Provocation classique ou nouvelle menace sérieuse ? Les tags hostiles aux forces de l’ordre griffonnés sur les murs ou les halls d’immeubles ont refleuri sur les réseaux sociaux, dénoncés par le gouvernement et les syndicats de police, quitte à provoquer une “surenchère”.
“Couper la tête d’un policier = 500.000 €”, “jet de boule de pétanque sur la police !!! = 200 €”, “violer une policière prime de 500.000 €” (sic). Ce tableau de récompenses a été découvert sur un point de deal dans un hall d’immeuble à Savigny-le-Temple (Seine-et-Marne).
Après l’émoi suscité sur les réseaux sociaux, il a conduit au déplacement de Gérald Darmanin fin octobre, pour condamner des tags “inacceptables” contre la police.

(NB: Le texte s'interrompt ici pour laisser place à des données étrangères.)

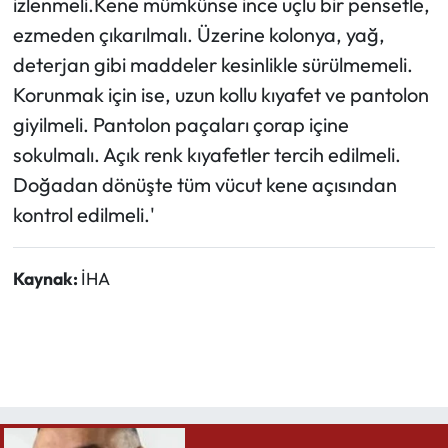
izlenmeli.Kene mümkünse ince uçlu bir pensetle,
ezmeden çıkarılmalı. Üzerine kolonya, yağ,
deterjan gibi maddeler kesinlikle sürülmemeli.
Korunmak için ise, uzun kollu kıyafet ve pantolon
giyilmeli. Pantolon paçaları çorap içine
sokulmalı. Açık renk kıyafetler tercih edilmeli.
Doğadan dönüşte tüm vücut kene açısından
kontrol edilmeli.'
Kaynak:
İHA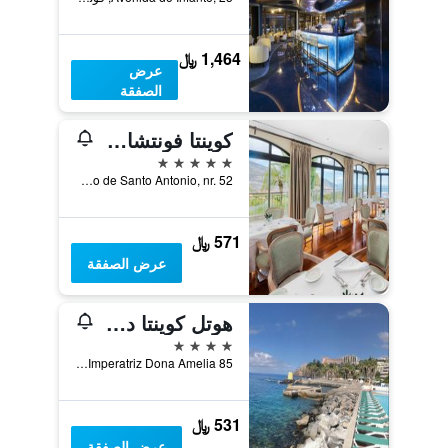
1,464 ﷼
عرض
الصفقة
كوينتا فونتشال جاردنز - لبالغيس فقط
5 نجوم
Caminho de Santo Antonio, nr. 52, فونشال, جزر ماديرا, البرتغال
571 ﷼
عرض الصفقة
هوتل كوينتا دا بينها دو فرانكا
4 نجوم
Rua Imperatriz Dona Amelia 85, فونشال, جزر ماديرا, البرتغال
531 ﷼
عرض الصفقة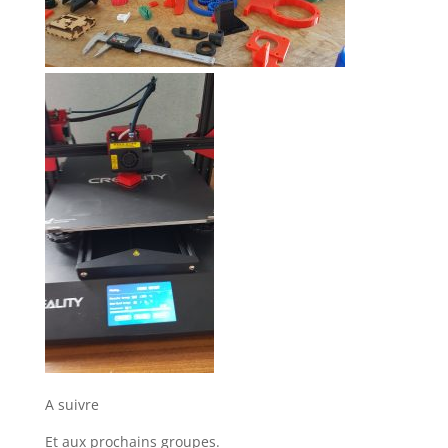
A suivre
Et aux prochains groupes.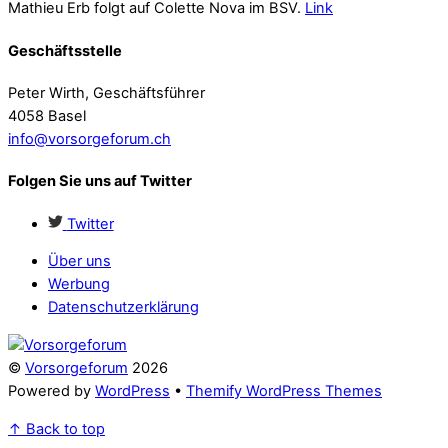
Mathieu Erb folgt auf Colette Nova im BSV.
Link
Geschäftsstelle
Peter Wirth, Geschäftsführer
4058 Basel
info@vorsorgeforum.ch
Folgen Sie uns auf Twitter
Twitter
Über uns
Werbung
Datenschutzerklärung
©
Vorsorgeforum
2026
Powered by
WordPress
•
Themify WordPress Themes
↑
Back to top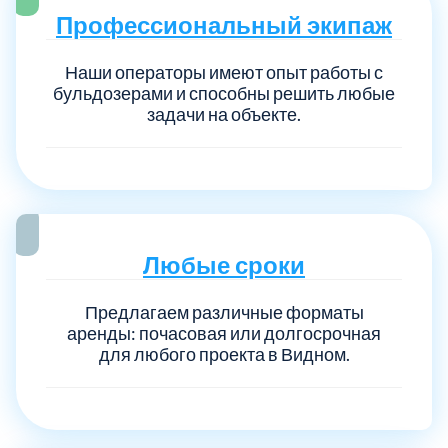
Профессиональный экипаж
Наши операторы имеют опыт работы с
бульдозерами и способны решить любые
задачи на объекте.
Любые сроки
Предлагаем различные форматы
аренды: почасовая или долгосрочная
для любого проекта в Видном.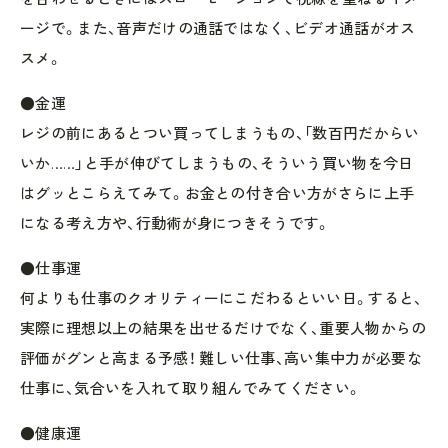
ージで。また、音声だけの通話ではなく、ビデオ通話がオス
スメ。
●金運
レジの前にあるとつい買ってしまうもの、「数百円だからい
いか……」と手が伸びてしまうもの、そういう買い物を今日
はグッとこらえてみて。お金との付き合い方がさらに上手
になる考え方や、行動術が身につきそうです。
●仕事運
何よりも仕事のクオリティーにこだわるといい日。すると、
実際に理想以上の結果を出せるだけでなく、重要人物からの
評価がグンと高まる予感！ 難しい仕事、高い集中力が必要な
仕事に、気合いを入れて取り組んでみてください。
●健康運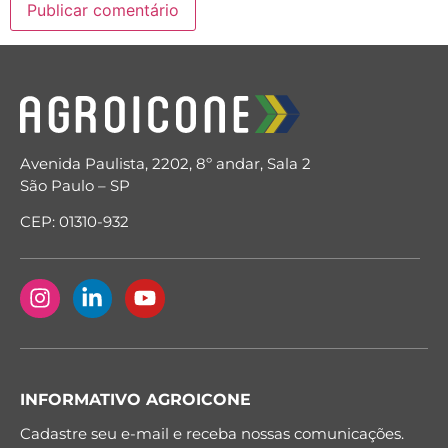
Avenida Paulista, 2202, 8º andar, Sala 2
São Paulo – SP
CEP: 01310-932
INFORMATIVO AGROICONE
Cadastre seu e-mail e receba nossas comunicações.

Les jours suivant, la préfecture de police de Paris a annoncé déposer plainte à au moins six reprises contre des tags visant les forces de l’ordre à Paris et sa région, comme à Clichy-sous-Bois, Nanterre, Sevran, Aubervilliers et au Plessis-Robinson.
“Ce genre de menace, il y en a partout et de trop ! Chaque jour de l’année ne serait pas suffisant pour les dénoncer !”, déplorait le syndicat Alliance sur Twitter en octobre.
“Encore et encore, la haine anti-flic et la bêtise crasse se lisent sur les murs”, pestait dimanche sur le même réseau social Grégory Joron, secrétaire général du syndicat Unité SGP Police FO. Son message accompagnait une photo de “primes” (“violer un baceux (sic) = 50k €”) retrouvée sur la porte d’une cave à Montévrain.
Aux yeux des syndicats de police, ces saillies manuscrites traduisent l’affaissement de l’autorité de l’Etat dans certains quartiers et les carences de la justice dans la réponse pénale.
A Savigny-le-Temple, “les termes sont plus durs que d’habitude, mais c’est quand même monnaie courante” de découvrir des noms ou des plaques d’immatriculation de véhicules de police sur les murs, remarque un policier chevronné du département.
“C’est montant depuis une dizaine d’années”, considère pour sa part un gradé officiant en région parisienne, pas surpris que la figure du policier ne soit plus “sacralisée”.
“Les photos des collègues relayées par les syndicats sur les réseaux sociaux donnent une tendance folle, alors que cela existe depuis toujours”, confirme une source policière.
“un effet de contagion par imitation”
“On peut se demander s’il n’y a pas une compétition, de la surenchère” entre les quartiers, embraye une source judiciaire francilienne, qui souligne “un effet de contagion par imitation”.
Pour mieux comprendre le phénomène, cette source a établi une typologie des auteurs: elle distingue les “rebelles”, les “déséquilibrés” et les “extrémistes politiques”.
Dans les quartiers sensibles, il s’agit souvent de mineurs ou de jeunes majeurs, dans un contexte lié au trafic de drogue, selon ce magistrat qui travaille depuis longtemps en Ile-de-France.
Les inscriptions se trouvent “sur les lieux de contrôle. L’importance c’est d’être lu”, pointe la source policière de Seine-et-Marne.
Les unités visées sont celles qui travaillent sur le terrain au quotidien, en priorité les brigades anti-criminalité (BAC) et les brigades spécialisées de terrain (BST).
Les fonctionnaires expérimentés interrogés par l’AFP nuancent néanmoins la portée de ces messages hostiles, parlant plutôt d’une “intimidation” que d’une réelle menace de passage à l’acte.
“C’est un mode d’expression qu’ils ont de marquer leur territoire, dire :on est tout-puissants sur ce secteur”, estime l’un deux.
“Les jeunes n’ont plus peur d’aller au contact dans les quartiers, d’être violents avec nous, avant cela s’arrêtait aux tags”, remarque pourtant une autre source policière.
Depuis son lancement en août 2020, 750 fonctionnaires ont fait appel à la plateforme d’écoute d’appui des policiers “victimes d’attaque”, considérant que leur vie privée était menacée après des tags, des menaces ou des agressions, selon une information d’Europe 1, confirmée à l’AFP.
Quel que soit le profil des auteurs des tags, ils laissent peu d’indices, ce qui rend les enquêtes compliquées.
Le 16 novembre à Bonneuil-sur-Marne (Val-de-Marne), quatre mineurs ont été interpellés grâce à la vidéosurveillance alors qu’ils écrivaient “baise la CSI” (compagnie de sécurité et d’intervention).